ЗАДАНИЯ:
**a)** Сколько лет было режиссеру, когда «Сталкер» был закончен, согласно тексту о сценарии «Сталкера»?
**b)** Перечислите все этапы работы над сценарием, на которых, по тексту о сценарии «Сталкера», происходило то, что автор называет минимализацией.
**c)** Воспроизведите фрагмент текста о сценарии «Сталкера» от слов «Сценарий стал на» до слов «есть поздний Пушкин.» включительно.

═══ ИСХОДНЫЙ ТЕКСТ ═══

Сценарий стал на повесть походить столь мало, что авторам - уже после выхода фильма в свет - предложили его опубликовать. Они могли сделать это с чистым сердцем, ибо промежуточная "Машина желаний" стала отдельной вещью: уже не экранизацией повести, еще не либретто фильма.
То, что происходило со сценарием дальше - в работе с режиссером, в режиссерской разработке, наконец, на съемках и пересъемке,- я бы назвала минимализацией (мне приходилось употреблять это слово в связи с эволюцией американского драматурга Теннесси Уильямса*). Чаще всего минимализация служит признаком "позднего" творчества. Когда "Сталкер" был закончен, режиссеру было сорок восемь лет, да и работа заняла добрых три года. Но понятие "поздний" не обязательно возрастное. Пушкин погиб тридцати семи лет от роду, и, однако, есть поздний Пушкин.
Хотя по целому ряду внешних признаков "Сталкер" примыкает к предшествующим картинам - он был снят на "Мосфильме" по чужому научно-фантастическому сюжету с прежней съемочной группой и теми же актерами,- все же рискну высказать предположение, что именно этот фильм стал началом периода "позднего" Тарковского.
Опубликованный вариант сценария ("Сборник научной фантастики", No25, 1981) -именно потому, что в нем уже можно узнать очертания будущего фильма,- позволяет оценить ту главную и решающую перемену, которую ему предстояло пережить по пути к экрану: она касалась самого Сталкера.
"Вы знаете,- говорит жена Сталкера в литературном сценарии,- мама моя была очень против. Он же был совершенный бандит. Вся округа его боялась. Он был красивый, легкий...".
"Вы знаете, мама была очень против,- говорит жена Сталкера в режиссерской разработке сценария,- вы ведь уже поняли, наверное, он же блаженный... Вся округа над ним смеялась. Он был растяпа, жалкий такой...".

═══ ФРАГМЕНТ НАБОРА ДАННЫХ ═══

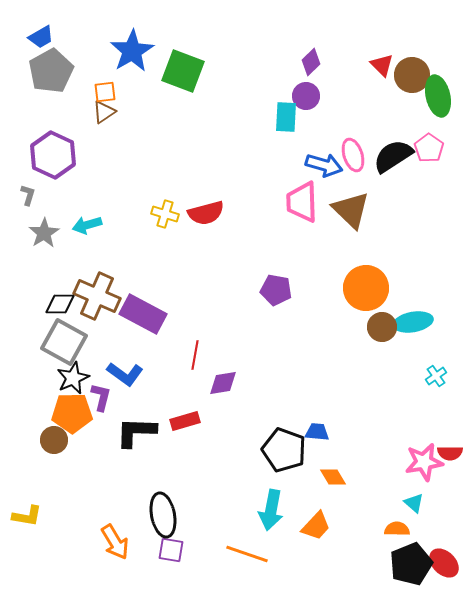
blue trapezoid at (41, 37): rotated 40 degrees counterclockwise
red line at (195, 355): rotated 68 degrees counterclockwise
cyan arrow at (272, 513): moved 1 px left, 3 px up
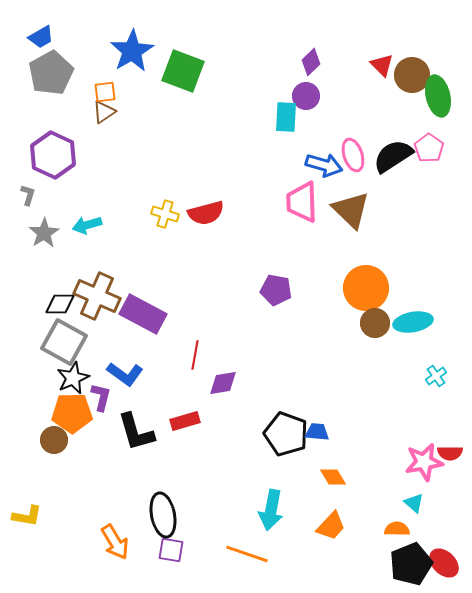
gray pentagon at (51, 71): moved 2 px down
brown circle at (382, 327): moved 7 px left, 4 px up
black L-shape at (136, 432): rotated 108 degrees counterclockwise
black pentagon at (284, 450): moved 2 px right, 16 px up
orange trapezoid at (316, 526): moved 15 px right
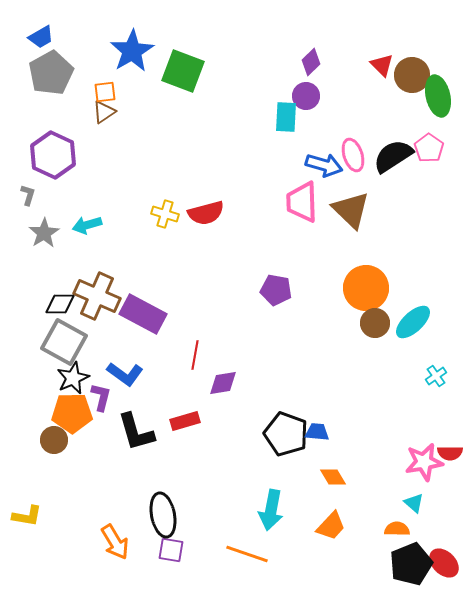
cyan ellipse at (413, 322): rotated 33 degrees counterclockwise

═══
═══ ФРАГМЕНТ НАБОРА ДАННЫХ ═══

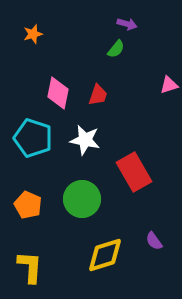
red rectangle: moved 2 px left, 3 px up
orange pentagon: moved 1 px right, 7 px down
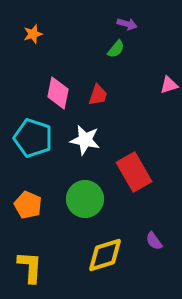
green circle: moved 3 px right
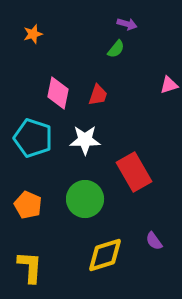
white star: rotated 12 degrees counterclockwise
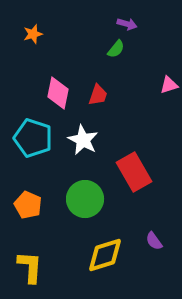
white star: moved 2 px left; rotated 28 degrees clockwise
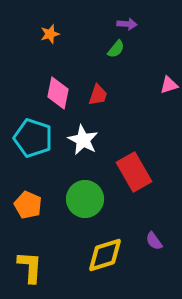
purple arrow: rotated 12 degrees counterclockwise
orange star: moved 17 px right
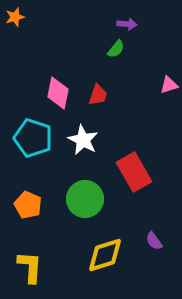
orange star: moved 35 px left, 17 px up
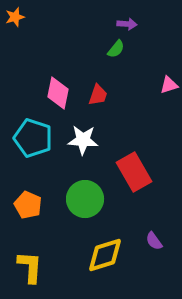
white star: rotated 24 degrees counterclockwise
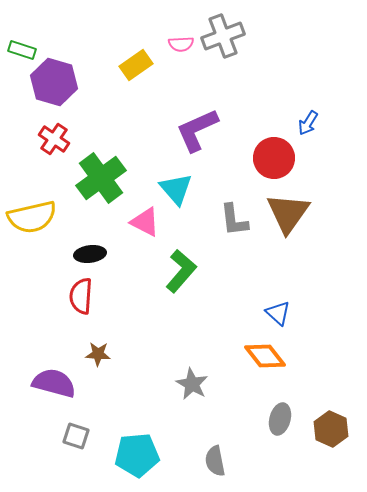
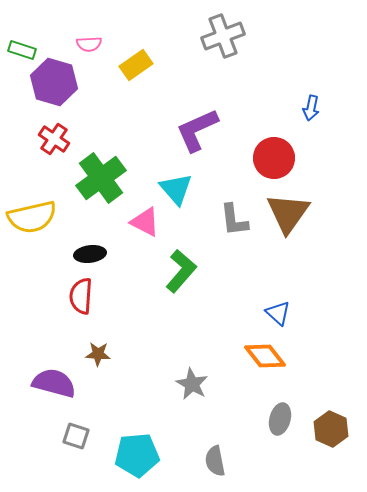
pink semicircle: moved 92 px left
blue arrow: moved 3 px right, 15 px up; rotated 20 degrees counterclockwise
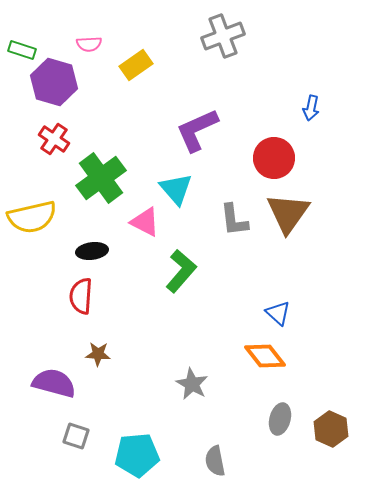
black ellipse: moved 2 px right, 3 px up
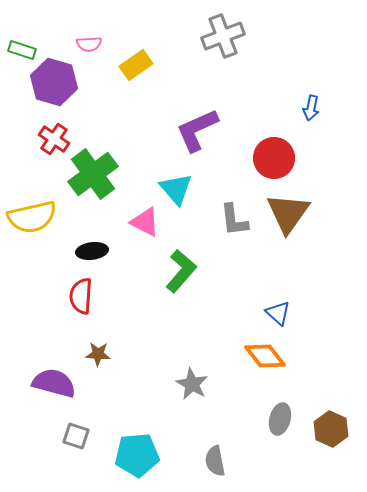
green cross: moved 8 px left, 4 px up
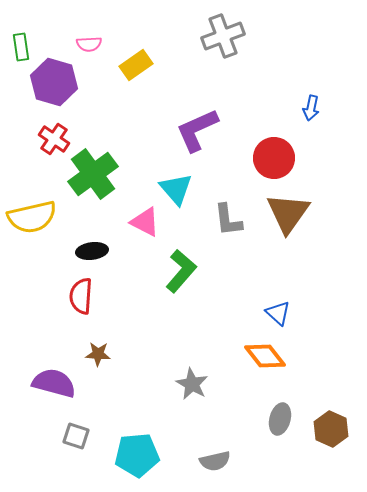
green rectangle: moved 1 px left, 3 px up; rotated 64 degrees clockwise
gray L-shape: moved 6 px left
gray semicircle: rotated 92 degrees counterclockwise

═══

ОТВЕТЫ:
**a)** Сорок восемь лет.

**b)** Работа с режиссером, режиссерская разработка, съемки, пересъемка.

**c)**
Сценарий стал на повесть походить столь мало, что авторам - уже после выхода фильма в свет - предложили его опубликовать. Они могли сделать это с чистым сердцем, ибо промежуточная "Машина желаний" стала отдельной вещью: уже не экранизацией повести, еще не либретто фильма.
То, что происходило со сценарием дальше - в работе с режиссером, в режиссерской разработке, наконец, на съемках и пересъемке,- я бы назвала минимализацией (мне приходилось употреблять это слово в связи с эволюцией американского драматурга Теннесси Уильямса*). Чаще всего минимализация служит признаком "позднего" творчества. Когда "Сталкер" был закончен, режиссеру было сорок восемь лет, да и работа заняла добрых три года. Но понятие "поздний" не обязательно возрастное. Пушкин погиб тридцати семи лет от роду, и, однако, есть поздний Пушкин.